‘Hermeneutics and Social Identity' by Georgia Warnke
in (2014) 45(4)
New Literary History 575-594 comments
During at least the last four decades, the relationship between hermeneutics and politics has received a significant amount of attention. Charles Taylor, Michael Walzer, and others look to the understanding of meanings that hermeneutics explores and, specifically, to the understanding of the meanings that social goods, cultural activities, and past histories have for those who share them. The questions they ask concern how we are to understand our political traditions, their contents, and ourselves, and what consequences follow these understandings. Thus Taylor examines the large structures of thought that orient secularism in the West. Among other projects, Walzer looks to the different meanings different goods hold for different communities and argues that the answer to the question of how to distribute those goods must follow from those meanings.
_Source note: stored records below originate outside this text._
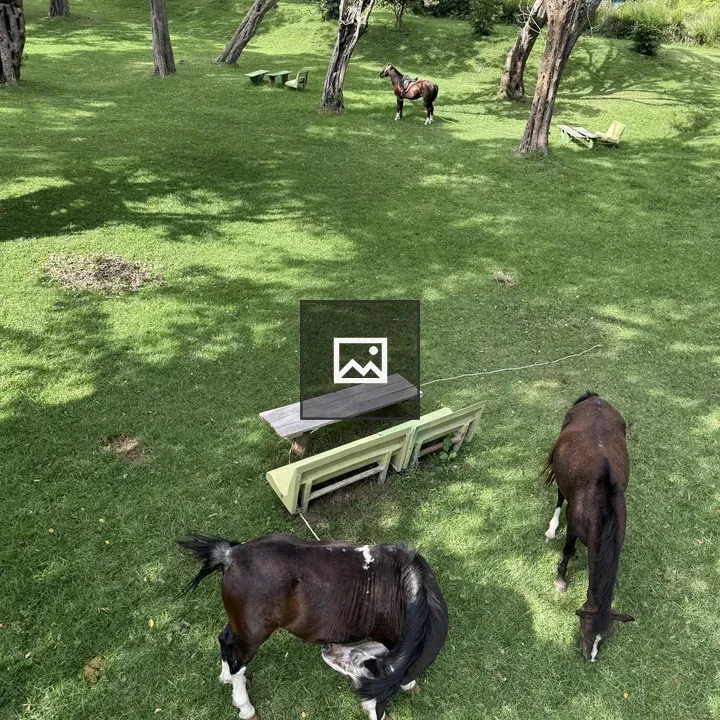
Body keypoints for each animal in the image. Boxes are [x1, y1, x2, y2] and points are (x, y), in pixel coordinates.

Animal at [179, 532, 448, 720]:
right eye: (357, 667)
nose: (329, 648)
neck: (408, 590)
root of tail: (229, 555)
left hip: (240, 626)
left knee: (226, 640)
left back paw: (225, 676)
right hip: (253, 636)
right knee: (238, 663)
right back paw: (245, 706)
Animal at [544, 392, 635, 661]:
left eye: (607, 636)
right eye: (585, 628)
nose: (591, 657)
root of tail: (596, 398)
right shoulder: (574, 527)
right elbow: (568, 550)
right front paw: (561, 580)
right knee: (560, 495)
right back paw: (552, 527)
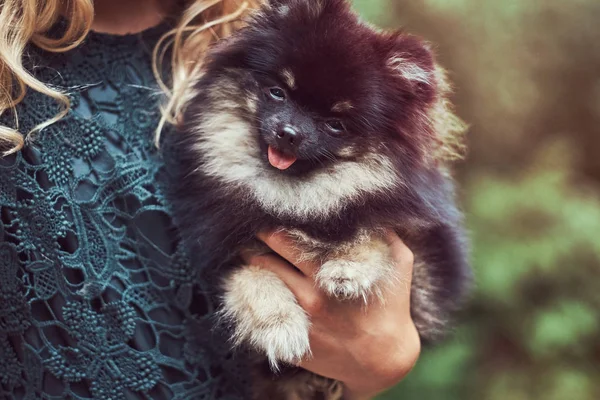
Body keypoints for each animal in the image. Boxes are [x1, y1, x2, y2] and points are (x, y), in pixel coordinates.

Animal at [163, 0, 468, 396]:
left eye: (336, 124)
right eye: (278, 92)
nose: (288, 133)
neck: (297, 200)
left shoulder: (424, 268)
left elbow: (372, 230)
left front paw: (348, 265)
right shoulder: (224, 257)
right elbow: (252, 276)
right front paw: (279, 324)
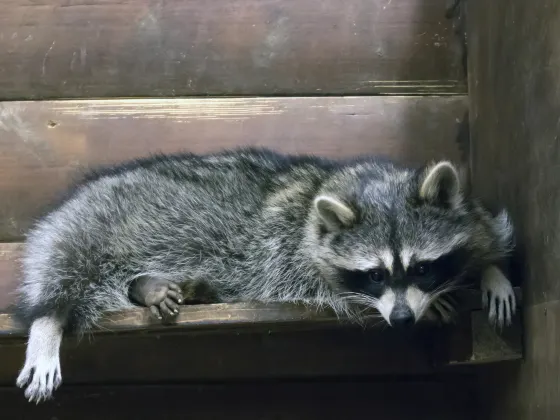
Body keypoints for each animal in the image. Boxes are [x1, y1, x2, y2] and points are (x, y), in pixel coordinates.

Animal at [14, 147, 516, 400]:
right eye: (374, 275)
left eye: (422, 267)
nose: (402, 319)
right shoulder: (290, 254)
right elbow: (325, 288)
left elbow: (481, 231)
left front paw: (487, 268)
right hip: (94, 220)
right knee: (65, 262)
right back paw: (51, 319)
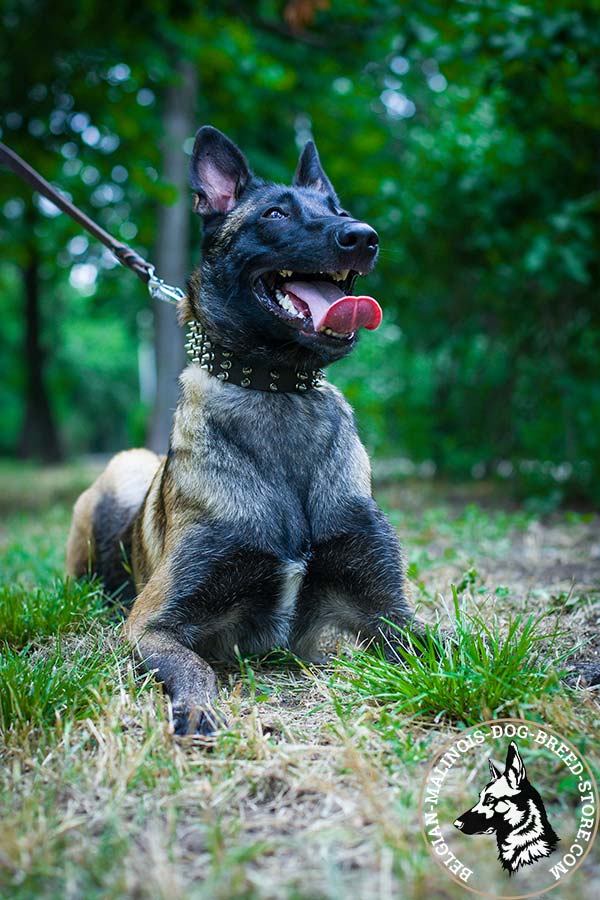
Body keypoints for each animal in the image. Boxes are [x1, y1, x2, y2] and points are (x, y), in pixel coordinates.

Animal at [65, 125, 422, 732]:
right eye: (275, 214)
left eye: (339, 211)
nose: (364, 237)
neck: (276, 388)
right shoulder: (151, 624)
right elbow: (191, 665)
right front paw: (198, 708)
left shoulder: (389, 612)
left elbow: (458, 646)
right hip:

Yet while theorists such as Walzer and Taylor have explored the relation between hermeneutics and political theory, few have explored that between hermeneutics and social identity. I want to try to contribute to this exploration here. The relation seems intuitively clear: social identities such as race and gender are interpretations or ways of understanding who we and others are. Hence, identities should be subject to the conditions of understanding that hermeneutics studies. At the same time, the argument I will make may seem counterintuitive. In examining the conditions of understanding, many hermeneutic theorists emphasize the openness those conditions establish or, in other words, the extent to which no interpretation of meaning can ever be definitive. However, I shall place equal emphasis on the ways in which interpretations, including our interpretations of one another, can fail. Specifically, I want to argue that understandings of who we are are not always legible in the terms race, gender, or other social identities provide.
Because hermeneutics has its original home in the understanding of texts, I begin by looking at the way we understand the identities of characters in novels. I then ask how the results of this study can help us think about social identities and particularly about the discrimination and marginalization certain individuals and groups suffer on the basis of their social identities. Finally, I turn to an account of social identity that is currently prominent in feminist theory: namely, intersectional theory. Intersectional theory stresses the extent to which social identities such as race and gender interlock—we are never simply women but always white women or women of color, for example—and how these intersections subject certain individuals and groups to additional forms of discrimination and marginalization. Nevertheless, I shall claim that the hermeneutic conditions that apply to social identities suggest the need to disentangle our various identities, and that doing so is important to efforts to combat the discrimination and marginalization with which intersectional theorists are concerned.